The steps to find grad_b :
- Transpose A: (B, H, W, C_in) \(\to\) (C_in, H, W, B)
- Transpose dilated out_grad: (B, H_out, W_out, C_out) \(\to\) (H_out, W_out, B, C_out)
- Convolve: Use stride=1 and forward_padding.
- Tranpose to original.
FILE : baby/ops.py
Now we can use the above helper functions to do the magic.
class Conv(Function):
def __init__(self, stride= 1, padding=0):
self.stride = stride
self.padding = padding
def forward(self, A, B):
#your solution
def backward(self, out_grad, node):
#your solution
#hint: use flip and dilate operations
A, B = node.inputs
stride = self.stride
padding = self.padding
N, H, W, C_in = A.shape
K, _, _, C_out = B.shape
return grad_A, grad_B
def conv(a, b, stride=1, padding=1):
return Conv(stride, padding)(a, b)Use flip and dilate operations along with convolution to compute gradients.

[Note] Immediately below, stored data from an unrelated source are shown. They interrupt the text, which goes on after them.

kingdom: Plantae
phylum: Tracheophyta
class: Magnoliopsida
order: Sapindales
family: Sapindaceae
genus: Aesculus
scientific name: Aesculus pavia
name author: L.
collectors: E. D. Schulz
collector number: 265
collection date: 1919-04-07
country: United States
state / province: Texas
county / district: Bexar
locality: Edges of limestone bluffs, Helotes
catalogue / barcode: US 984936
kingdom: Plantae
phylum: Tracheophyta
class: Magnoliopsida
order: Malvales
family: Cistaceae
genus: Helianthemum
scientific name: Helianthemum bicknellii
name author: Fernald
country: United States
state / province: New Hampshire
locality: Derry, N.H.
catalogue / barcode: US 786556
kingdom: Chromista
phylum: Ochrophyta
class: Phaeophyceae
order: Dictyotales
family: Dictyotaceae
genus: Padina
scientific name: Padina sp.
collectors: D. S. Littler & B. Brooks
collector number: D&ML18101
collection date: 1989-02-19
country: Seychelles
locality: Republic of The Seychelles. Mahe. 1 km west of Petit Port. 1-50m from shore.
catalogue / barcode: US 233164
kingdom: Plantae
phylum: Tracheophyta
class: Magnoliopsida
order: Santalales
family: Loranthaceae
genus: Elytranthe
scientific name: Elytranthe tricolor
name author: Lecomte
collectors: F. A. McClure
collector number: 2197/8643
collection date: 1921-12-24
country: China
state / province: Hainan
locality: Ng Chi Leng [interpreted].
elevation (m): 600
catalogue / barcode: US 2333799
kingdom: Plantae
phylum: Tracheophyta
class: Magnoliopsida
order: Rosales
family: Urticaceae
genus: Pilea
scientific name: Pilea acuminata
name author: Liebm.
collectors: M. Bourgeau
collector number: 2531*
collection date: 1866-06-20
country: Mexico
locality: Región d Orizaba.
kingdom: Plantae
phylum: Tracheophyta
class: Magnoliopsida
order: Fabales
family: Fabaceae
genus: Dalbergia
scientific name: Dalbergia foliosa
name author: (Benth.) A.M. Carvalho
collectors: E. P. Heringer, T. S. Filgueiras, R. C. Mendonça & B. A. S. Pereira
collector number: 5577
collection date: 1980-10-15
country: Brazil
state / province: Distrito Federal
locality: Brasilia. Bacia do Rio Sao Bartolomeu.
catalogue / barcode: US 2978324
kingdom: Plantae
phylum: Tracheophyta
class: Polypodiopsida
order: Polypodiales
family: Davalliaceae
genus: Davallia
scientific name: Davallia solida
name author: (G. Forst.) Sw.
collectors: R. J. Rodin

Use conv for both the grads. Be careful with the shape. Follow the shapes .
10.9 nn.Conv
This will be pretty simple to implement we will just need to use the ops.conv we implemented earlier and thats it.
FILE : baby/nn.py
Many images dataset return in NCHW so we have to first transpose them to NHWC and then call ops.conv that was written above. And then again tranpose back to the original form.
class Conv(Module):
"""
Most datasets use the NCHW format ,
but in our ops.conv method we used NHWC method,
so just be careful and use transpose.
Accepts inputs in NCHW format, outputs also in NCHW format
"""
def __init__(self, in_channels, out_channels, kernel_size, stride=1, bias=True,
device=None, dtype="float32"):
super().__init__()
if isinstance(kernel_size, tuple):
kernel_size = kernel_size[0]
if isinstance(stride, tuple):
stride = stride[0]
self.in_channels = in_channels
self.out_channels = out_channels
self.kernel_size = kernel_size
self.stride = stride
self.weight = Parameter(init.kaiming_uniform(
fan_in=in_channels * kernel_size * kernel_size,
fan_out=out_channels * kernel_size * kernel_size,
shape=(self.kernel_size, self.kernel_size, self.in_channels,
self.out_channels),
device=device,
dtype=dtype
))
if bias:
self.bias = Parameter(init.zeros(out_channels))
else:
self.bias = None
self.padding = (self.kernel_size - 1) // 2
def forward(self, x: Tensor) -> Tensor:
#transpose accordingly
# call conv
# add bias
# tranpose
#return
Most datasets uses NCHW format and we did NHWC format in our ops.conv so just transpose the input images and we are good to go .
You should use reshape and broadcast_to for bias.